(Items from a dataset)

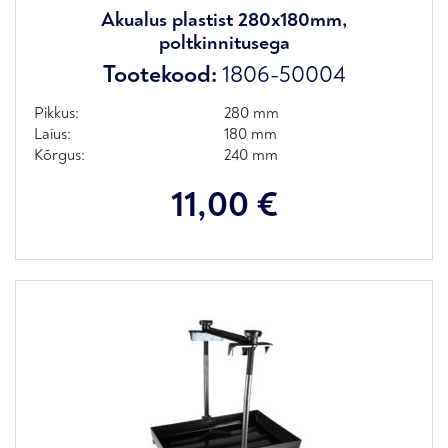
Akualus plastist 280x180mm,
poltkinnitusega
Tootekood:
1806-50004
Pikkus:
280 mm
Laius:
180 mm
Kõrgus:
240 mm
11,00
€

• _EXERCISE DESCRIPTION_:
Could you transcribe the records above exactly, leaving every picture out?

• _WRITTEN RESPONSE_:
Akualus plastist 280x180mm,
poltkinnitusega
Tootekood:
1806-50004
Pikkus:
280 mm
Laius:
180 mm
Kõrgus:
240 mm
11,00
€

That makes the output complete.